- [TASK OBJECTIVE] Echo everything in the forum thread about choosing a four-wheeler from "## Bergloch (Dec" down to "(May 22, 2012)", word for word.

+++ SUPPLIED TEXT

After owning 2 machines with EPS I wouldn't even consider one without it. It really pays off for slow speed maneuvering


----------



## xpedition (Mar 26, 2015)

Redball409 said:


> Lots of great quads out there. Pick one that fits YOUR needs.
> You do not need a 700 engine for pulling deer or 2 or dragging a harrow.
> Personally, I do not like cvt drives but do like independent rear suspension.
> Of your short list, my preference is a Foreman. Some have the ESP option. Great little workhorse.


It’s maybe a 2,000$ difference between a 450 and 700 Kodiak. Why not get the one with the bigger engine? There will come a day that you need that extra power and be glad you did. Love my 700 grizzly. I’ll never get rid of it. Unless for another grizz


----------



## Bigeclipse (Jul 7, 2013)

xpedition said:


> It’s maybe a 2,000$ difference between a 450 and 700 Kodiak. Why not get the one with the bigger engine? There will come a day that you need that extra power and be glad you did. Love my 700 grizzly. I’ll never get rid of it. Unless for another grizz


and even less difference between a foreman 500 and the Kodiak 700.


----------



## JMart294 (Feb 2, 2012)

Honda four wheelers are tanks.


----------



## Bergloch (Dec 19, 2014)

I’m still dragging deer out of the woods with my 1994 Honda Fourtrax. 200cc. Runs like a top.


----------



## ironman_gq (May 22, 2012)

as far as CVT goes, Yamaha has the best on the market. They use a hybrid system with a constant engangment CVT and a wet clutch. The belt is always fully engaged and much less prone to slippage while the wet clutch takes care of engaging the drive just like all their old foot shift models did, belts almost never burn up on these. Personally we have both a 450 and 500 Grizzly and a CanAm 800, more power is definitely the way to go. The 450-500 are adequate but they struggle with heavier tasks and tend to run hotter because they are working harder, the 700 would be the way to go in you're set on either a Yamaha or Honda.


----------



## Jerm (Mar 8, 2009)

2 best pieces of advise I received in that department are...
#1. Buy a Honda and pass it on to your grandkids
#2. NEVER buy a polaris


----------



## Skel37 (Oct 6, 2012)

I've got a Forman manual shift and love it. Well built, reliable and powerful enough to do anything around the farm with ease. The yamaha would be a good choice as well, but it depends on your personal preferences. The only time manual shifting really bothered me was ice fishing with extremely large -100 rated boots.


----------



## JMart294 (Feb 2, 2012)

. Again. Hondas are tanks.


----------



## sirrobinhood (Jun 15, 2005)

++++++
+++ THE DATA

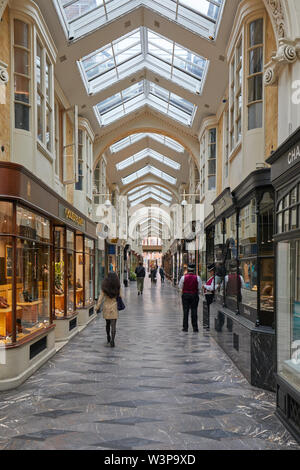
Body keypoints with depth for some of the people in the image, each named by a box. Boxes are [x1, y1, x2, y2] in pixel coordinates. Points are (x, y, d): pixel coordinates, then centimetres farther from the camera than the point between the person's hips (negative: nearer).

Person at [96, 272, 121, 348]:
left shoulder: (104, 288, -6)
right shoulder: (117, 287, -8)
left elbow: (101, 297, -6)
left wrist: (97, 306, -1)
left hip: (106, 307, 2)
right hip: (114, 307, -2)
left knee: (108, 323, 21)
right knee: (113, 325, 0)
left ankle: (108, 338, 36)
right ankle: (112, 340, -11)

++++++

- [ANSWER SPACE]
## Bergloch (Dec 19, 2014)

I’m still dragging deer out of the woods with my 1994 Honda Fourtrax. 200cc. Runs like a top.


----------



## ironman_gq (May 22, 2012)